─── Task inputs

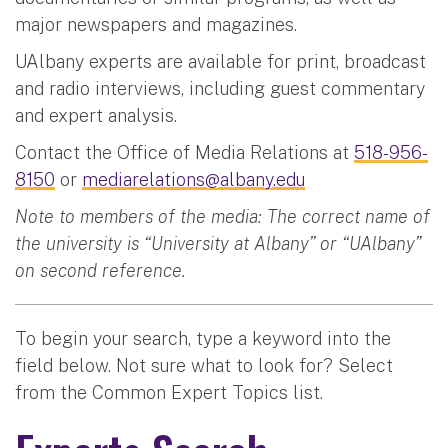
major newspapers and magazines.
UAlbany experts are available for print, broadcast
and radio interviews, including guest commentary
and expert analysis.
Contact the Office of Media Relations at
518-956-
8150
or
mediarelations@albany.edu
Note to members of the media: The correct name of
the university is “University at Albany” or “UAlbany”
on second reference.
To begin your search, type a keyword into the
field below. Not sure what to look for? Select
from the Common Expert Topics list.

──────

* Work instruction: Tally up how many lines in the records contain the string "UAlbany". Answer with that figure only.

* Answer section: 2